One travel manager, based in Germany, said the service looked like it would be more suited to leisure travelers, with backpacker-friendly cities like Amsterdam, Berlin and Prague. He also argued that same-day business trips at his company would likely be the trend in 2020, rather than longer trips.
Then there’s the reach. To convince businesses to give it a shot, European Sleeper will need to connect more cities. Technically the UK has left the European Union, but it’s still a part of Europe.
“We’re in contact with Eurostar to see if we can do combined ticketing,” said Engelsman, who is also a project manager at Amsterdam’s transport authority. “Maybe we can have a through ticket from London to Prague, on the Eurostar to Brussels.”

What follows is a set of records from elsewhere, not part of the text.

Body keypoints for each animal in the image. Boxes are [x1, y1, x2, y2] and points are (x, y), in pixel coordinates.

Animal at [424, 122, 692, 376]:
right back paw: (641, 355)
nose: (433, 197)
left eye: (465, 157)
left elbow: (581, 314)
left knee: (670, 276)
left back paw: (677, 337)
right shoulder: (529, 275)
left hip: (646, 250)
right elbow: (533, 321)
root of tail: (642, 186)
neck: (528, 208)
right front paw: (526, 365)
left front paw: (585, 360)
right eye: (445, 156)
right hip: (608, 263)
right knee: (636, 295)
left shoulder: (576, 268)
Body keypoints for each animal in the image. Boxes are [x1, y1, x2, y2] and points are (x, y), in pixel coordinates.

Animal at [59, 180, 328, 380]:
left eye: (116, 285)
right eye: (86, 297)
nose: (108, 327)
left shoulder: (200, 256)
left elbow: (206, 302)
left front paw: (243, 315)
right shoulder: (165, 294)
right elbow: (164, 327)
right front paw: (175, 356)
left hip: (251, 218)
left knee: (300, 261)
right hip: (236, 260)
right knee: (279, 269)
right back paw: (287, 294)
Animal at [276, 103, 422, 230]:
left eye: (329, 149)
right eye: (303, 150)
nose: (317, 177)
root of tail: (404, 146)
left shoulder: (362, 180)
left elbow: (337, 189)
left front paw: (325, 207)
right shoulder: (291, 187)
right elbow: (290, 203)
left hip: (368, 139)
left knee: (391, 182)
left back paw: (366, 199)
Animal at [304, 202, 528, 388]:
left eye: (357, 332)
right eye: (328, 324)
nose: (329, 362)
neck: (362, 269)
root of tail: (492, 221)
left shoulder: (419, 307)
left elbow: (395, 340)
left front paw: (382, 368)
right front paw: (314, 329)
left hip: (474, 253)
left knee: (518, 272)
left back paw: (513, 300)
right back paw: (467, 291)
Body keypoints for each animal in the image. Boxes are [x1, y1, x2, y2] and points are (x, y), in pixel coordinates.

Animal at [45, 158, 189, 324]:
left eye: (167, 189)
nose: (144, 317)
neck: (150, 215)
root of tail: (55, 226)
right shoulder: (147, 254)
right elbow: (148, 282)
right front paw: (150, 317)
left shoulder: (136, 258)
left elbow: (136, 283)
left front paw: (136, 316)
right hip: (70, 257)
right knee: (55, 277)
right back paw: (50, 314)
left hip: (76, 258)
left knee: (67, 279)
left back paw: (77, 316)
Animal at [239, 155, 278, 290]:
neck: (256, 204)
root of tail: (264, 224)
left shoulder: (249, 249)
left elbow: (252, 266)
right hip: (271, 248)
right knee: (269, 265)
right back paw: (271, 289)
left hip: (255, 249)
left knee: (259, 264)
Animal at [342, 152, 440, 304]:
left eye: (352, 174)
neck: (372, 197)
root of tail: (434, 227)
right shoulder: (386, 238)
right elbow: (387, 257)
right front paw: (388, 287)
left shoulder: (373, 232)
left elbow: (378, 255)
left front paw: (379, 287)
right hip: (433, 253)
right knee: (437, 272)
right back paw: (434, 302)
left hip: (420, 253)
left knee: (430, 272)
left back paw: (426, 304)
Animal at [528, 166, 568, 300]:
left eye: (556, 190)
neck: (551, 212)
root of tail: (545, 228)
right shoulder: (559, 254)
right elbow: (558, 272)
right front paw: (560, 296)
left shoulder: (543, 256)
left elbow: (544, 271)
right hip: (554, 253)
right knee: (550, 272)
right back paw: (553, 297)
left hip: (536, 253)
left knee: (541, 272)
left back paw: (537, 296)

What’s actually being offered in the carriages and compartments will also need to be explained. While airlines invest in cabins to entice business travelers with fancy menus and fast Wi-Fi, there’s a lack of awareness around what sleeper trains actually offer. “We eulogize the latest airline to offer a suite or cabin type product, yet business travelers have historically shunned such offerings on trains, often considered as a ‘second class’ mode of transport,” added Pouney.
With a year to go, Engelsman said businesses, and corporate travel agencies, have the opportunity to help shape European Sleeper ahead of its launch, and he’s encouraging feedback. “We could upgrade the level of service,” he said. “There are various carriages one can rent in the market.”